### Task A
According to the Stroke2Sketch summary, which pretrained model is the method built on?
### Task B
Copy the passage of the Stroke2Sketch summary starting at "Ablation Study" and ending at "to final quality.". Swap "degradation" out for "decline".

Entirely training-free — built upon pretrained Stable Diffusion v2.1-base, with DDPM inversion for image reversal and DDIM 50-step denoising. All modules operate by manipulating attention layers without modifying network parameters.

Key Experimental Results

Main Results (Stroke2Sketch-dataset)

Method ArtFID ↓ LPIPS ↓ FID ↓
Ref2sketch 45.292 0.6982 34.650
Semi-ref 33.242 0.5306 24.359
IP-Adapter 33.457 0.6634 24.068
InstantStyle 32.532 0.5432 23.940
InstantStyle+ 37.656 0.6532 26.632
StyleID 35.727 0.5426 25.658
Ours 32.455 0.5315 22.435

Ablation Study

Configuration ArtFID ↓ FID ↓ LPIPS ↓
A: Full (Ours) 32.45 22.43 0.530
B: − DAM 38.67 26.53 0.672
C: − SPM 36.89 30.47 0.637
D: − SDPE 40.53 32.44 0.598

Removing SDPE causes the most severe degradation (ArtFID rising from 32.45 to 40.53), indicating that stroke detail propagation enhancement is critical to final quality.

Key Findings

  • User study (2,000 votes / 100 users): Stroke2Sketch achieves the highest preference across all three dimensions — content fidelity, stroke stylization, and overall preference.
  • On the FS2K face sketch dataset, the method achieves the lowest FID (128.84 vs. 185.26 for the runner-up) and LPIPS (0.4057 vs. 0.4540).
  • Colored sketch generation is supported (Fig. 9), preserving reference stroke characteristics and artistic style.
  • Hyperparameters \(\gamma\) (contour weight), \(\beta_{sg}\) (stroke guidance scale), and \(\zeta\) (contrast intensity) provide flexible user control.

Highlights & Insights

  • Precise problem formulation: The paper explicitly distinguishes "stroke attribute transfer" from general "style transfer," as the former requires finer-grained semantic correspondence.

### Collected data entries
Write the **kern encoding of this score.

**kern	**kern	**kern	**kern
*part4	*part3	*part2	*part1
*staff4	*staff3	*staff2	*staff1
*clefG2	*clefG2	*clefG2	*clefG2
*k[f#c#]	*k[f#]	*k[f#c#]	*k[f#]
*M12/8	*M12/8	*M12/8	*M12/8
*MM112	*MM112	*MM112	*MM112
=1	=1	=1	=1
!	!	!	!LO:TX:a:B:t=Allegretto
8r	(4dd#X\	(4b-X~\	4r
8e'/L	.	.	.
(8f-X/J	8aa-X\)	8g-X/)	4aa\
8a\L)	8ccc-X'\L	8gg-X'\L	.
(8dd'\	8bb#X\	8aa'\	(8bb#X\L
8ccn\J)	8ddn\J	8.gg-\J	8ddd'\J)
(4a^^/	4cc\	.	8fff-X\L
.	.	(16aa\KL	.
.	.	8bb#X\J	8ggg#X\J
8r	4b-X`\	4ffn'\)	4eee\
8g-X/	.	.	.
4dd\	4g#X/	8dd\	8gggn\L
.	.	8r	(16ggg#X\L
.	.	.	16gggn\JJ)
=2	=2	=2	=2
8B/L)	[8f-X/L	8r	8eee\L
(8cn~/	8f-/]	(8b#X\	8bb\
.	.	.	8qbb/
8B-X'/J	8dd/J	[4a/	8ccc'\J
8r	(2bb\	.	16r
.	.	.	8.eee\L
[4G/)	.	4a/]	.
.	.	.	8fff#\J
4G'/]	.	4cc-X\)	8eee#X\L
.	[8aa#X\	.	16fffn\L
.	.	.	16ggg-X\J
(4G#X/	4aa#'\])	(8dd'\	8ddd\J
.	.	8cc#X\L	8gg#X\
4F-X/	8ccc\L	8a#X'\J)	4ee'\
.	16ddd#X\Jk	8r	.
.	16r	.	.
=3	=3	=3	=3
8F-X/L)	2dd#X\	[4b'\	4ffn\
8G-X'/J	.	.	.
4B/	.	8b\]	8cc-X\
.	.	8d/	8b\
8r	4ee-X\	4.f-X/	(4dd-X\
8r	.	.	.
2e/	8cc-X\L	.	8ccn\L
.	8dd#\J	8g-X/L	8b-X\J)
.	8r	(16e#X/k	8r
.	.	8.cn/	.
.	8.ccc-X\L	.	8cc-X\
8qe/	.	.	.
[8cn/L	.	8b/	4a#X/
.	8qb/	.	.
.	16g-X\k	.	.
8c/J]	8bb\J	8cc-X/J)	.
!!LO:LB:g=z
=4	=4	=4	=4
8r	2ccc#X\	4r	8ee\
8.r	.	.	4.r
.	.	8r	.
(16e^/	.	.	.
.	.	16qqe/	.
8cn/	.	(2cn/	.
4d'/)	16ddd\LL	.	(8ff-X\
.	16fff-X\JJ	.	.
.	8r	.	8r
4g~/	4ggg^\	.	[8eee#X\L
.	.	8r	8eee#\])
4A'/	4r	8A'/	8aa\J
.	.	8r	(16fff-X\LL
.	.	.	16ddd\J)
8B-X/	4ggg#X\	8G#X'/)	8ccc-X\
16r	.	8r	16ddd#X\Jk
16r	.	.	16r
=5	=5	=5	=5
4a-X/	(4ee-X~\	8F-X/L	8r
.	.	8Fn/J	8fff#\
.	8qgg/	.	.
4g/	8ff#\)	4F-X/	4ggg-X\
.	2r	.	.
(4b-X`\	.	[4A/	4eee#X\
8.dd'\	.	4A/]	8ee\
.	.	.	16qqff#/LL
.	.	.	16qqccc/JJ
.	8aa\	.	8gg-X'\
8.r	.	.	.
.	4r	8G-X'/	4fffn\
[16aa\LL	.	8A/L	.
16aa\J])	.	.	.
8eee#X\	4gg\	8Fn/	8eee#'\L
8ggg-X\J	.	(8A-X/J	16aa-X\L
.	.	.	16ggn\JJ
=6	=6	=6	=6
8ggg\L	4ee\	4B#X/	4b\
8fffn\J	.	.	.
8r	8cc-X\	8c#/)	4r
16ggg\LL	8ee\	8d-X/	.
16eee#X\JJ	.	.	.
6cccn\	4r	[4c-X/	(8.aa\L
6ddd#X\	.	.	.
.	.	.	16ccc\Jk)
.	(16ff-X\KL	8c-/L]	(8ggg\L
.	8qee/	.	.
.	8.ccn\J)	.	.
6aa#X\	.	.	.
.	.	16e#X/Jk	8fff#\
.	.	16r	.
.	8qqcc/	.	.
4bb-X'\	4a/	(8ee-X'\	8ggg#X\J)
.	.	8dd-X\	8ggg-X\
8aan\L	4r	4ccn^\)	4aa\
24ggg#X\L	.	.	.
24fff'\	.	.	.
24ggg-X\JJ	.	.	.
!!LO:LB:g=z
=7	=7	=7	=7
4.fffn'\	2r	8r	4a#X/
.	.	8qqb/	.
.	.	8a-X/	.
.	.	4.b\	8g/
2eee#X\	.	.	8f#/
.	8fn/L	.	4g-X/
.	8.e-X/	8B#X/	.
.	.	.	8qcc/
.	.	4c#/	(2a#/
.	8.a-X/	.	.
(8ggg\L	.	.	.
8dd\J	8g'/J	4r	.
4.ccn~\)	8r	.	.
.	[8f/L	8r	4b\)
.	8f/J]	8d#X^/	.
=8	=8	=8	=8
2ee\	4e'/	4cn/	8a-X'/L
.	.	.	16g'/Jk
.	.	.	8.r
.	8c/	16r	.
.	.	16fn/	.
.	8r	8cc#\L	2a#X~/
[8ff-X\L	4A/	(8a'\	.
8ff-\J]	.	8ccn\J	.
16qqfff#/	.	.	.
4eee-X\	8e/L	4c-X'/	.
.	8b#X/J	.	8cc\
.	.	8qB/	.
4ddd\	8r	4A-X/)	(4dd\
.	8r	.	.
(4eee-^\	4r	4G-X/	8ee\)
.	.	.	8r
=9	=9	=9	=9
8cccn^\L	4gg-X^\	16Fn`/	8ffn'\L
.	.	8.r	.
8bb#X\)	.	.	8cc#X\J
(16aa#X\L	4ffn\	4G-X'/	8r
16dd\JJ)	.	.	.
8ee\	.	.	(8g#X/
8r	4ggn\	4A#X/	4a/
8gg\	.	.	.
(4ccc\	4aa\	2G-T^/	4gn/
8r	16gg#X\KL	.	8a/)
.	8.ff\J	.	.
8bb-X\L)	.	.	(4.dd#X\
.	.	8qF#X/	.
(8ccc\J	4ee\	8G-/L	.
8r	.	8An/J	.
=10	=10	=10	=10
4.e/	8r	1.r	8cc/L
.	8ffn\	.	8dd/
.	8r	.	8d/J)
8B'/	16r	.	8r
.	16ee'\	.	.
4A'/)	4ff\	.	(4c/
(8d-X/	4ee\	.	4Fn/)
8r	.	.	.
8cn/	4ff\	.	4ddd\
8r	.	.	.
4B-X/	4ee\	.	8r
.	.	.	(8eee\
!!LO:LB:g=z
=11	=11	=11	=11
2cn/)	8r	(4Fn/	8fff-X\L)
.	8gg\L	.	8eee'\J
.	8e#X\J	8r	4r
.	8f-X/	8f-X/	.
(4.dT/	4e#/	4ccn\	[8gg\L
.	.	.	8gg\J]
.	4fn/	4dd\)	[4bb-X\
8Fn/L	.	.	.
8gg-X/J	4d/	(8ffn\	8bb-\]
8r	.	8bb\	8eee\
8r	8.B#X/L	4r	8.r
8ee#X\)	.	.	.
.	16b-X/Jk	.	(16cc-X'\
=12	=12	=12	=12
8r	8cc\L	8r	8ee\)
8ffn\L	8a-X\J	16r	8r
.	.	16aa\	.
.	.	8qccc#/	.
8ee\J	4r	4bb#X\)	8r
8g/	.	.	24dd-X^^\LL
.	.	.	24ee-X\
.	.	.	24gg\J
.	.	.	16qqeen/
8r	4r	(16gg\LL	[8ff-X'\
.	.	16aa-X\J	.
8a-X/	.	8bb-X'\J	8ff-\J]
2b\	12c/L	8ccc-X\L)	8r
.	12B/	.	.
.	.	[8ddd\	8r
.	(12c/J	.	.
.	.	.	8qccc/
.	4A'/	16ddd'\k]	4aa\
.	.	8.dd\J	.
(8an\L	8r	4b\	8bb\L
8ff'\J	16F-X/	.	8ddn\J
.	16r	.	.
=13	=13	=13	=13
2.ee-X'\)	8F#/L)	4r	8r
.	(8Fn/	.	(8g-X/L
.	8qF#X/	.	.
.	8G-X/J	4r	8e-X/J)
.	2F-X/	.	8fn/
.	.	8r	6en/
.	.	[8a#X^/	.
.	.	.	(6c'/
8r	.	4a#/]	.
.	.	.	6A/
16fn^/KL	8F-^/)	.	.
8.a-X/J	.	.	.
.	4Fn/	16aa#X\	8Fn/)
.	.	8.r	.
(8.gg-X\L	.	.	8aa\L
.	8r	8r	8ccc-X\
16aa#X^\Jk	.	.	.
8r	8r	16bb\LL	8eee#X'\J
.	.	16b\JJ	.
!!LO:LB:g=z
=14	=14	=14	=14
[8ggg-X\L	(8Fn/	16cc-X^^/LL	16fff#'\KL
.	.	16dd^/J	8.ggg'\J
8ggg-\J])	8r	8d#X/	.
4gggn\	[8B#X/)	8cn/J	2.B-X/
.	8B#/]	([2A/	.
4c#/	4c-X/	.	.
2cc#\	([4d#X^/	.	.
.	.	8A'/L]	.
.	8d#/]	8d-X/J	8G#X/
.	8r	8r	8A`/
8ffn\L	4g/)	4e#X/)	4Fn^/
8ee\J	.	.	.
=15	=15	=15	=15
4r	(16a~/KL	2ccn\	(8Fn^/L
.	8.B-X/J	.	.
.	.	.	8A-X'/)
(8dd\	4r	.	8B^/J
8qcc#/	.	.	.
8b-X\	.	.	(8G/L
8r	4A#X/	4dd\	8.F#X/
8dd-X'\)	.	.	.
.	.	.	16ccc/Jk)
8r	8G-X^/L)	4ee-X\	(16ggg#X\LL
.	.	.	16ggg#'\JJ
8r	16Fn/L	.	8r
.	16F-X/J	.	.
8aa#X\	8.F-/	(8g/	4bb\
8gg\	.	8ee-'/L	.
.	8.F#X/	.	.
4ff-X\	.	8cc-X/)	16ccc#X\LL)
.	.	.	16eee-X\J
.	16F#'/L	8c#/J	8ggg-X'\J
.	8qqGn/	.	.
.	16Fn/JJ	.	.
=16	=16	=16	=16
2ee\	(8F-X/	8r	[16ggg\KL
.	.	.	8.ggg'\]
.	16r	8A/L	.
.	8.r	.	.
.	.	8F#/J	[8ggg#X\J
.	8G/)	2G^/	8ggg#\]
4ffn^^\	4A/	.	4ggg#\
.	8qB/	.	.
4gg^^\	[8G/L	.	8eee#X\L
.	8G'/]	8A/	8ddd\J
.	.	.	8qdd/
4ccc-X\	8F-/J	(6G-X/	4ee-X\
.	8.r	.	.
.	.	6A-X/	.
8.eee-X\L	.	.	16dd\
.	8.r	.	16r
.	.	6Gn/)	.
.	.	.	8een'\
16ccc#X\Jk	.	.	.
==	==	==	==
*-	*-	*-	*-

### Problem solution A
Stable Diffusion v2.1-base

### Problem solution B
Ablation Study

Configuration ArtFID ↓ FID ↓ LPIPS ↓
A: Full (Ours) 32.45 22.43 0.530
B: − DAM 38.67 26.53 0.672
C: − SPM 36.89 30.47 0.637
D: − SDPE 40.53 32.44 0.598

Removing SDPE causes the most severe decline (ArtFID rising from 32.45 to 40.53), indicating that stroke detail propagation enhancement is critical to final quality.